(Work item):
Which lines run from the one containing "middle tip: (274, 972)" to the end of the records? Write them out exactly, both ends included, and nothing else.

Stored items from a collection
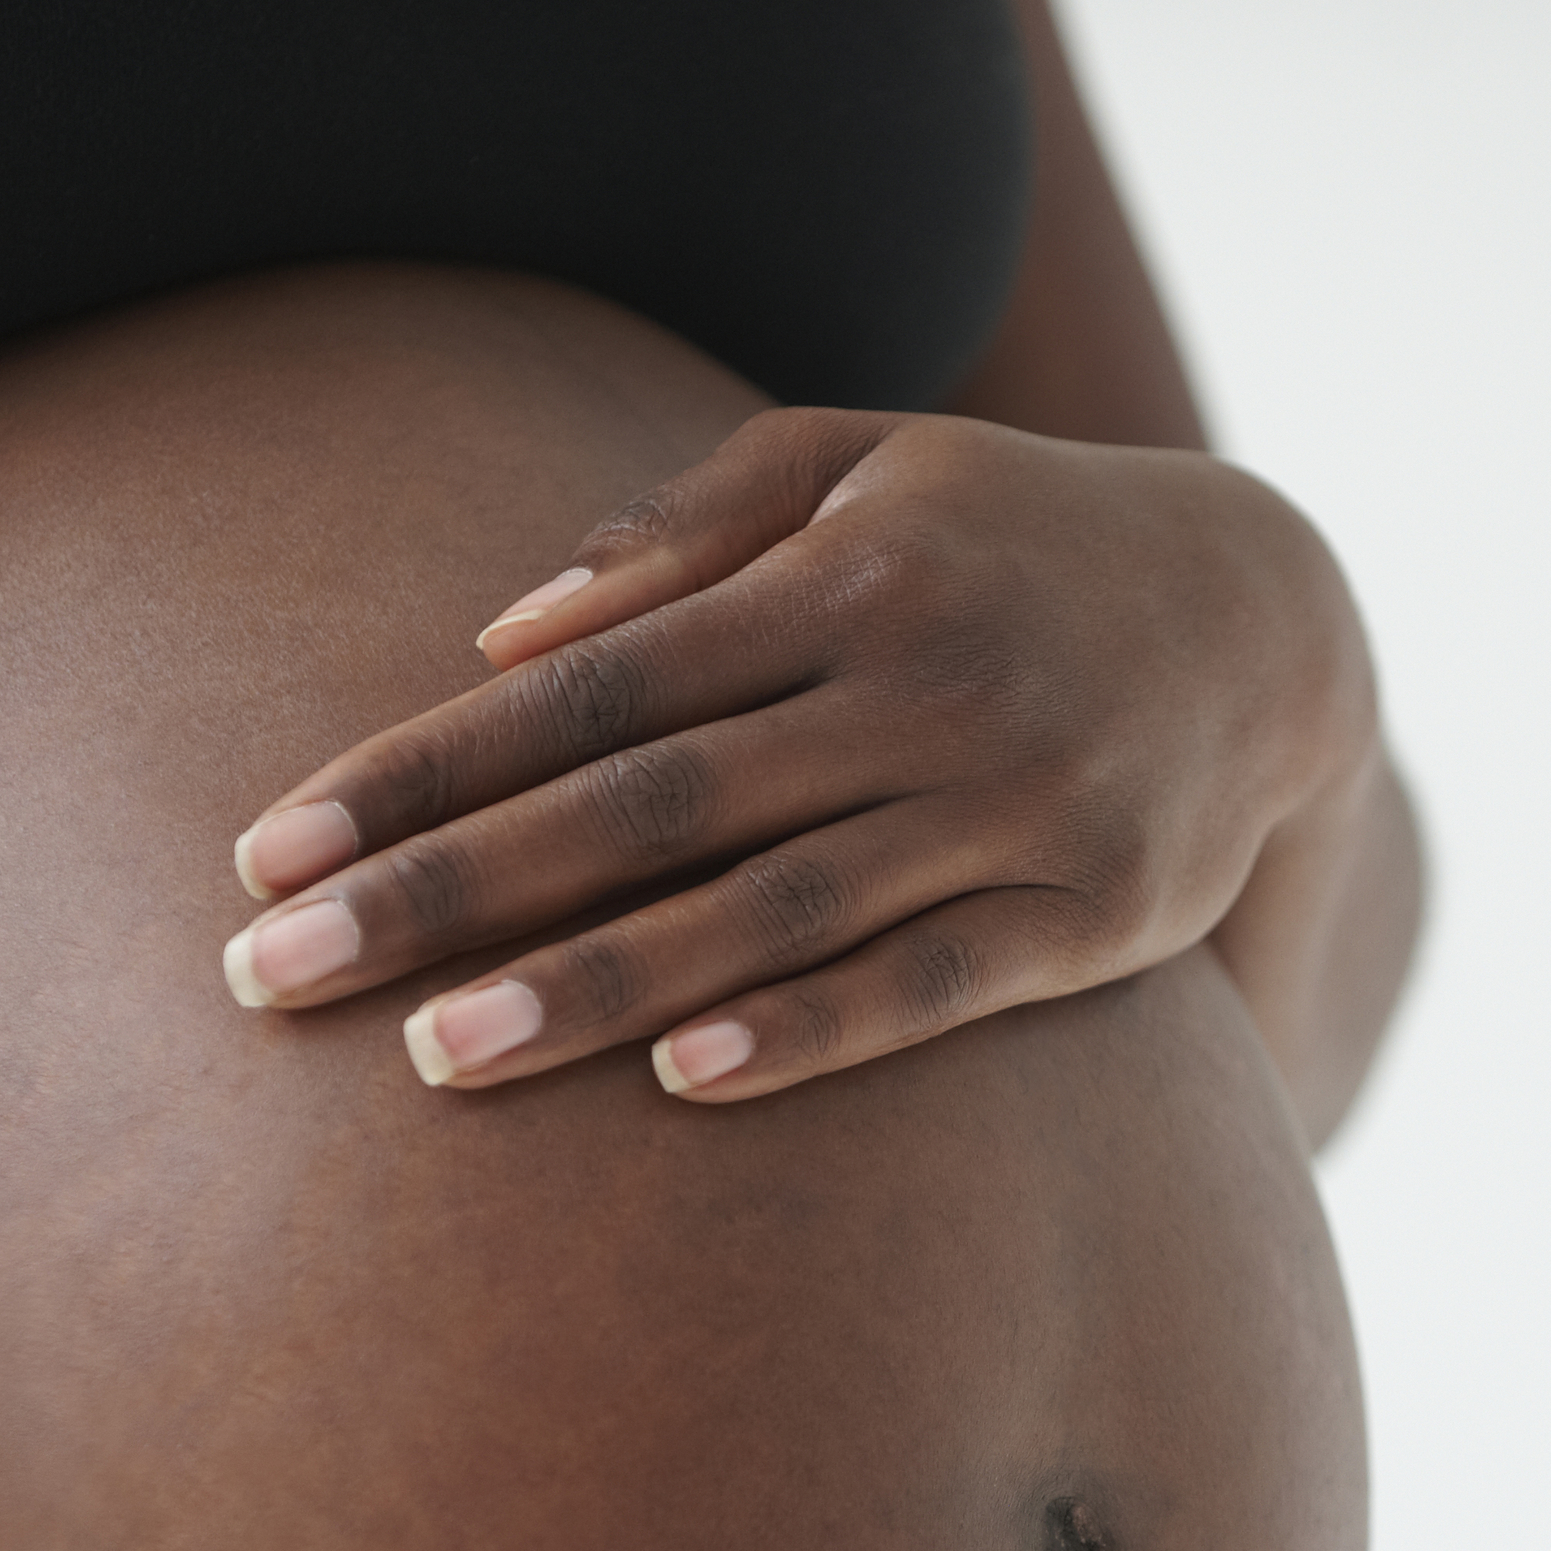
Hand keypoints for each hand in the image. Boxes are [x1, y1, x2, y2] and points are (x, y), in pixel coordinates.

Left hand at [213, 407, 1377, 1100]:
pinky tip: (686, 1085)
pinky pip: (934, 986)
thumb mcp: (867, 465)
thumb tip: (500, 633)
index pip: (587, 684)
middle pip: (645, 802)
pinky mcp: (1097, 917)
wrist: (1278, 620)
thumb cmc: (1013, 542)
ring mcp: (1016, 802)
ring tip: (435, 1061)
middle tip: (274, 972)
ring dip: (594, 988)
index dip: (423, 769)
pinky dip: (813, 1034)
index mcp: (843, 573)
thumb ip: (689, 528)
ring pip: (771, 910)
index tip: (272, 848)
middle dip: (448, 891)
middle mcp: (921, 682)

(Response to the task):
middle tip: (274, 972)
ring dip: (594, 988)
index dip: (423, 769)
pinky dip: (813, 1034)
index mcp: (843, 573)
thumb ip: (689, 528)
ring pip: (771, 910)
index tip: (272, 848)
middle dip: (448, 891)
middle mcp: (921, 682)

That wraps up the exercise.